### TASK TO CARRY OUT
In the entries from the first line through the line holding "family: Mythicomyiidae", inclusive, rename "phylum" to "division" and give those lines again with nothing else changed. Omit the pictures.

** START **

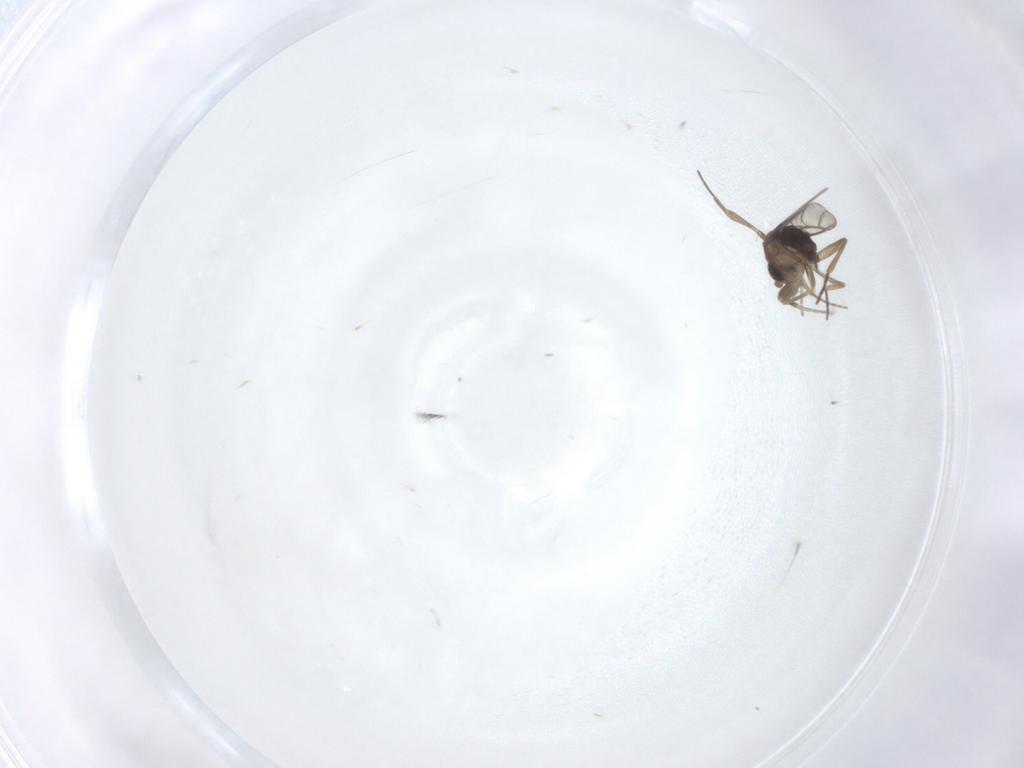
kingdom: Animalia
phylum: Arthropoda
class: Insecta
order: Diptera
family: Phoridae
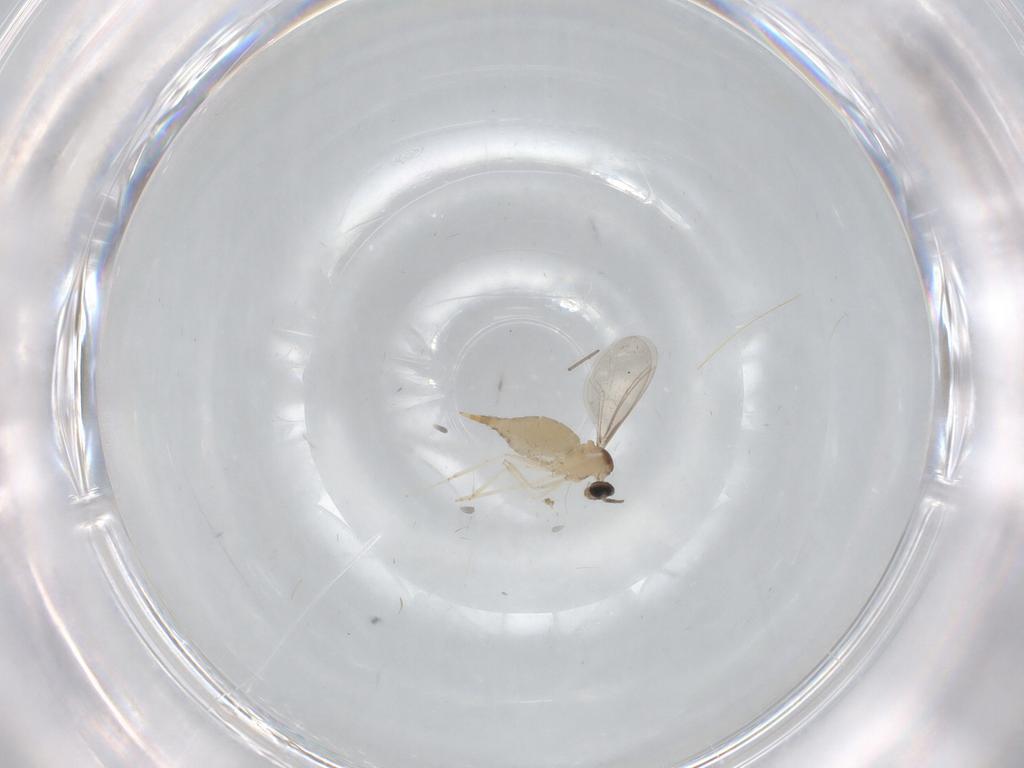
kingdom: Animalia
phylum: Arthropoda
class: Insecta
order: Diptera
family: Cecidomyiidae
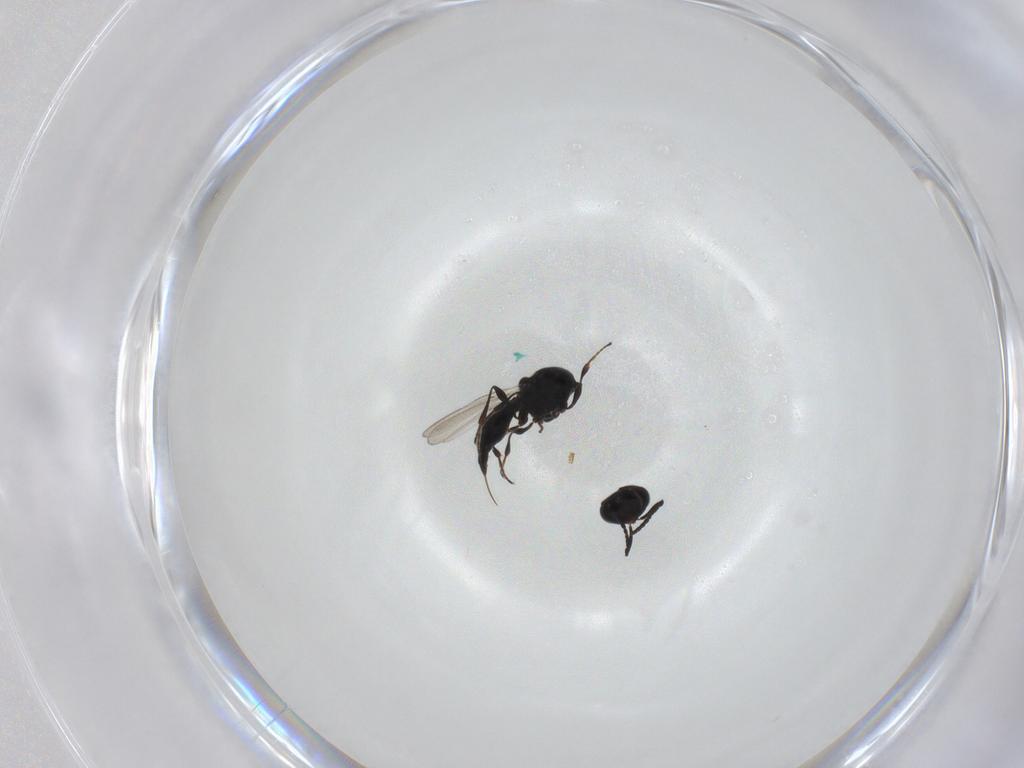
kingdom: Animalia
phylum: Arthropoda
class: Insecta
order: Diptera
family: Mythicomyiidae
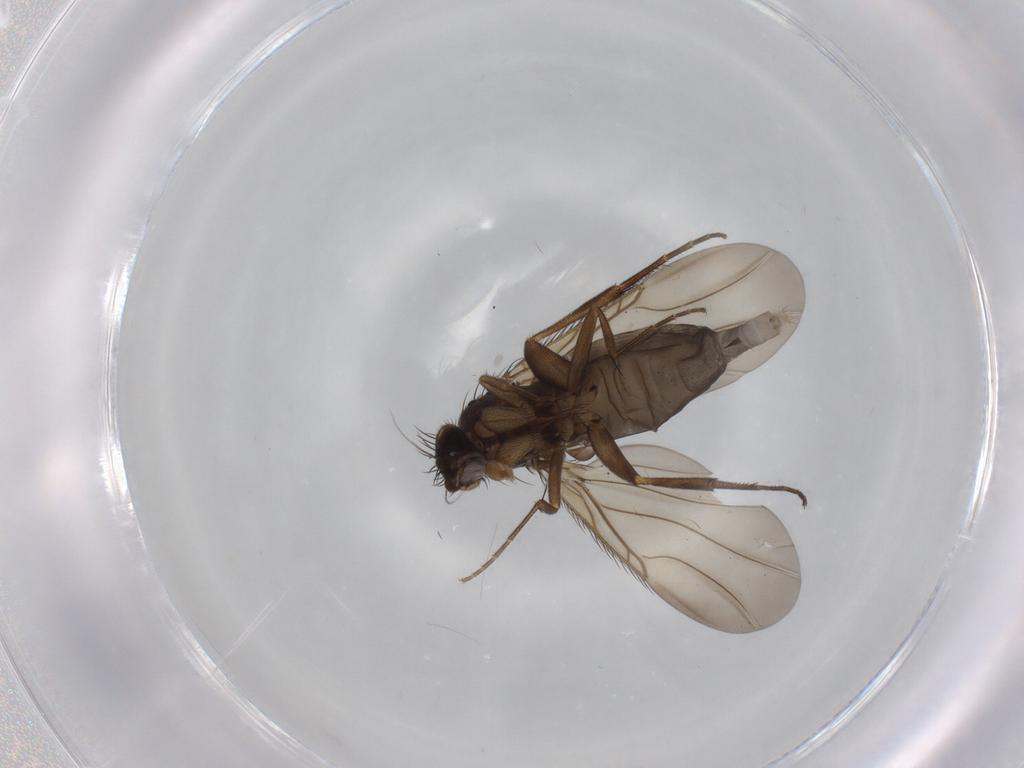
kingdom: Animalia
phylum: Arthropoda
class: Insecta
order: Diptera
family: Phoridae
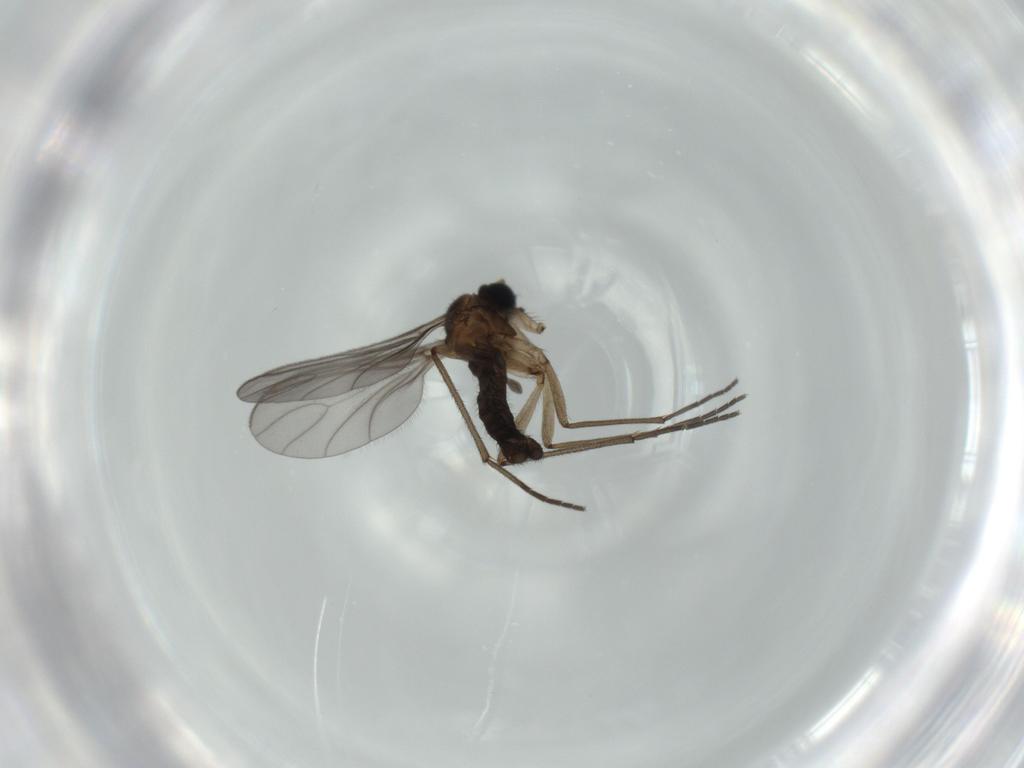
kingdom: Animalia
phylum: Arthropoda
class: Insecta
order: Diptera
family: Sciaridae
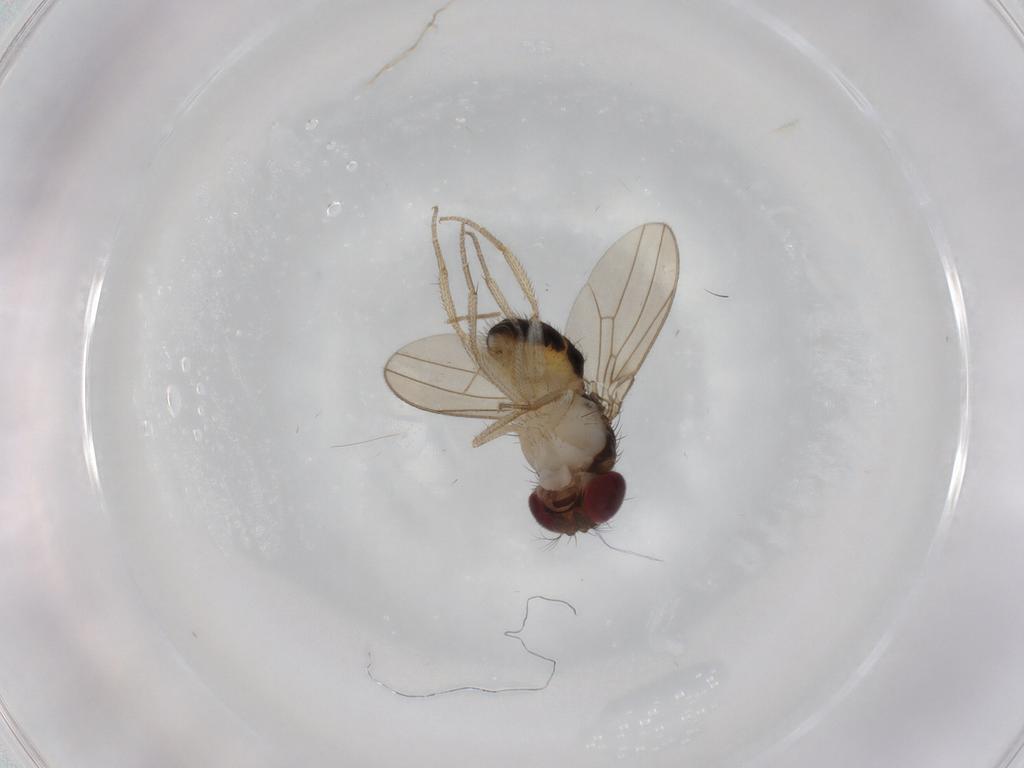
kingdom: Animalia
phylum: Arthropoda
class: Insecta
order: Diptera
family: Drosophilidae
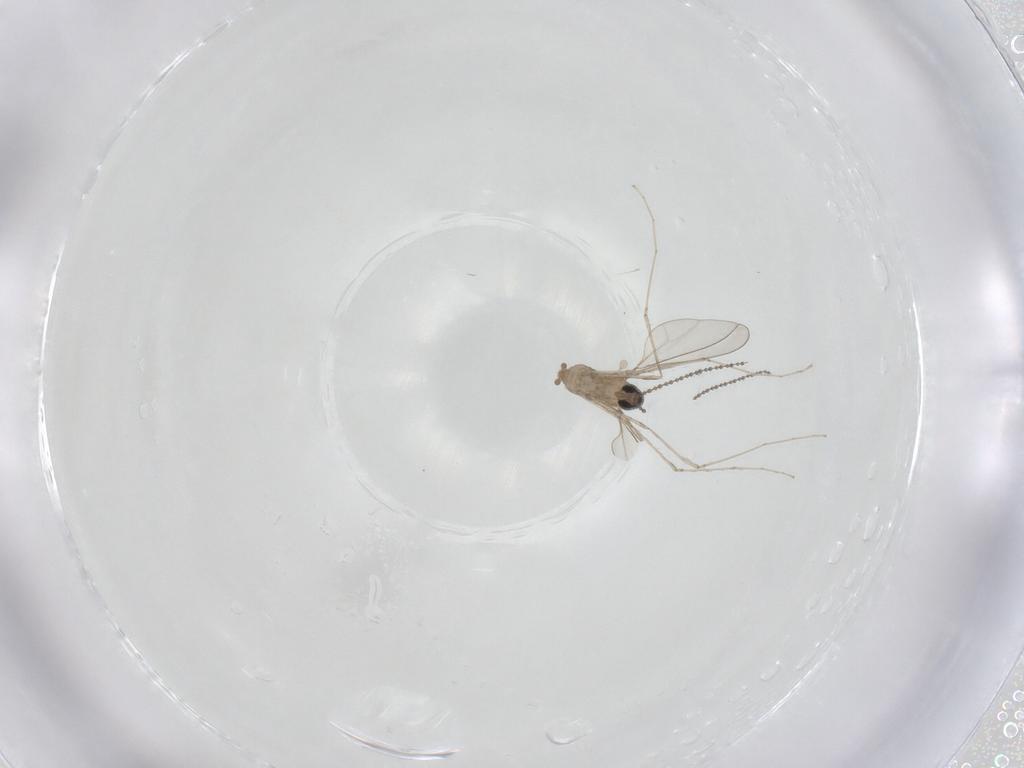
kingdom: Animalia
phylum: Arthropoda
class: Insecta
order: Diptera
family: Cecidomyiidae
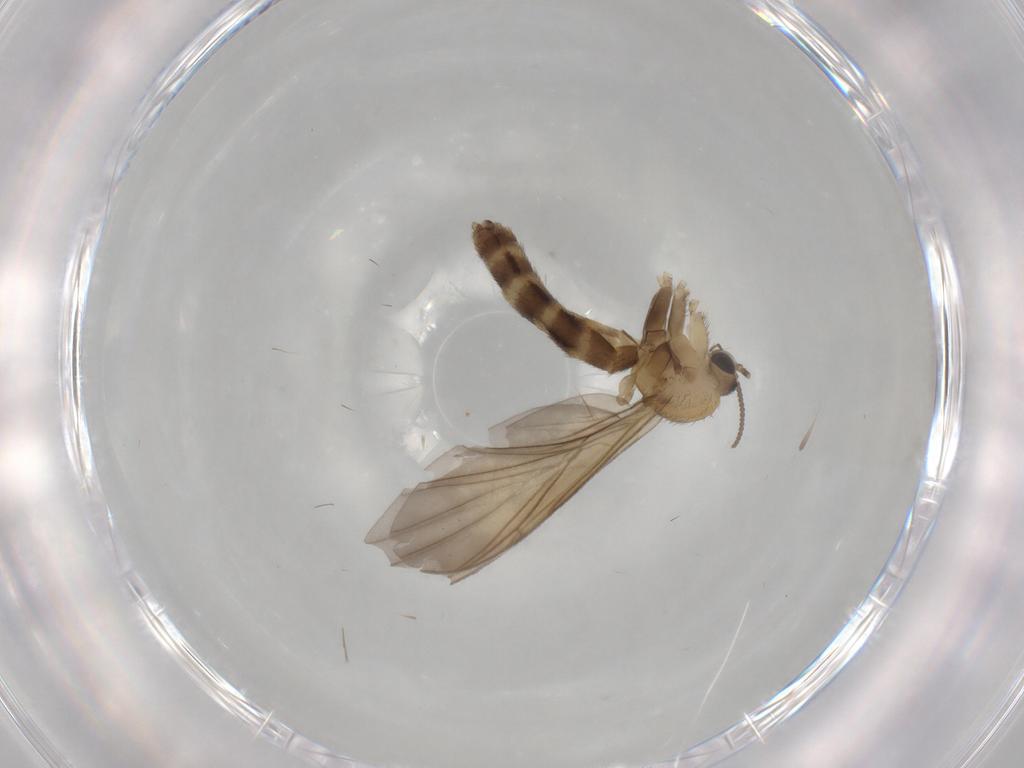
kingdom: Animalia
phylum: Arthropoda
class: Insecta
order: Diptera
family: Keroplatidae
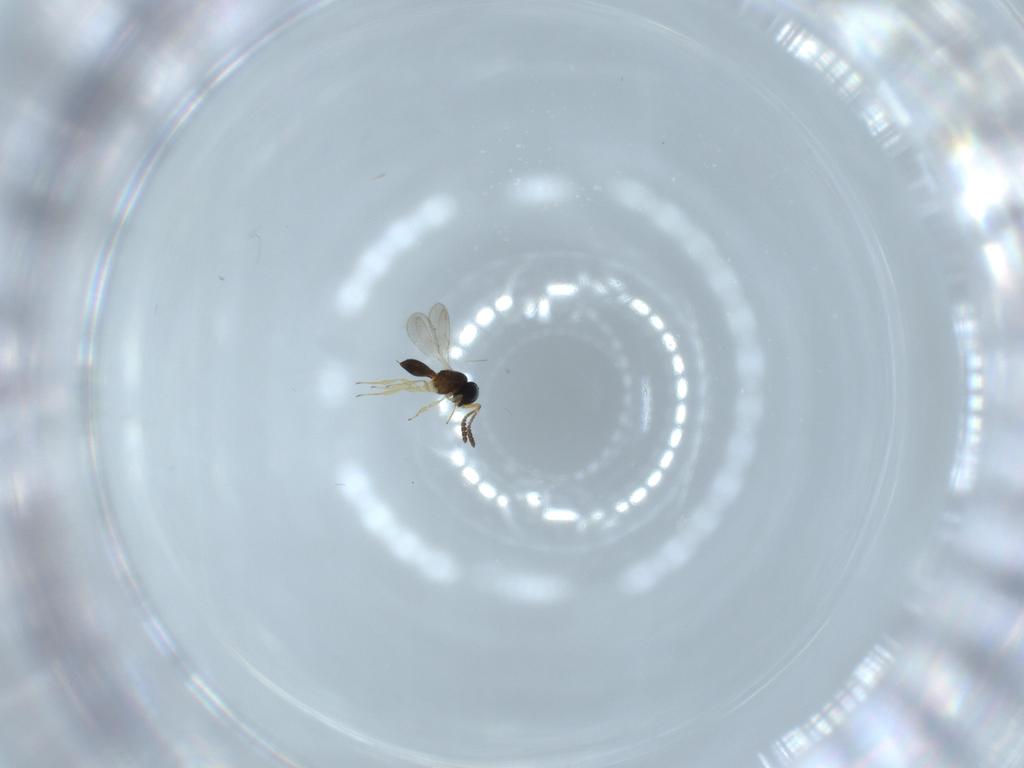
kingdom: Animalia
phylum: Arthropoda
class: Insecta
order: Hymenoptera
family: Scelionidae
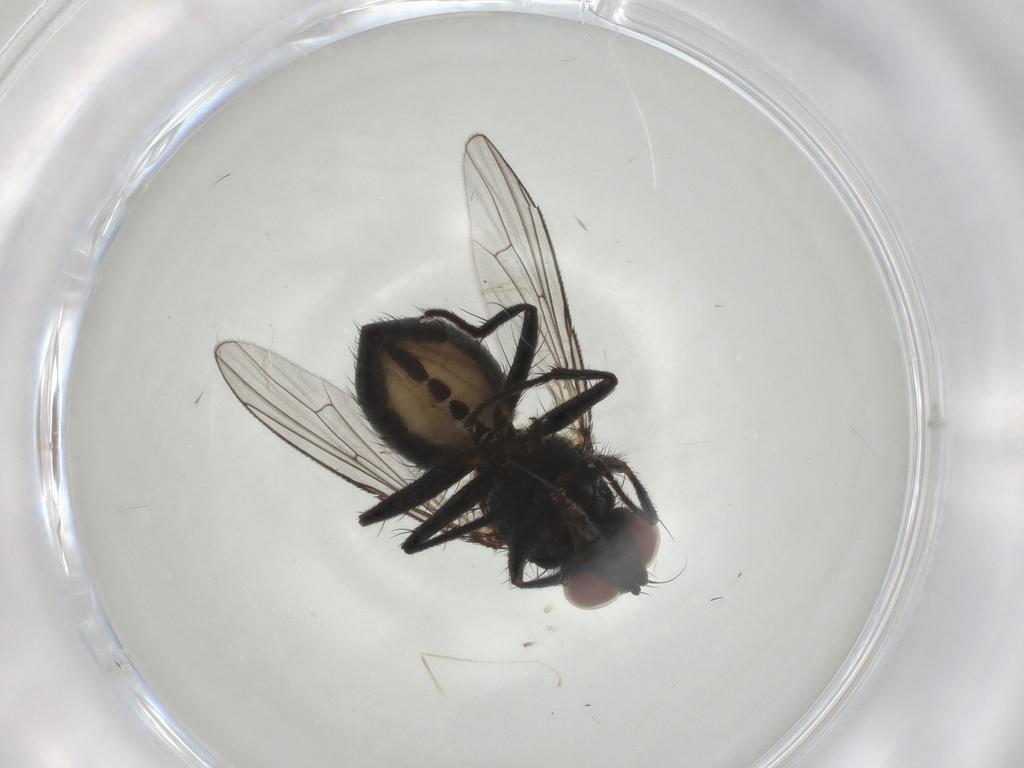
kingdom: Animalia
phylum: Arthropoda
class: Insecta
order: Diptera
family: Muscidae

** END **

### TASK OUTPUT
kingdom: Animalia
division: Arthropoda
class: Insecta
order: Diptera
family: Phoridae
kingdom: Animalia
division: Arthropoda
class: Insecta
order: Diptera
family: Cecidomyiidae
kingdom: Animalia
division: Arthropoda
class: Insecta
order: Diptera
family: Mythicomyiidae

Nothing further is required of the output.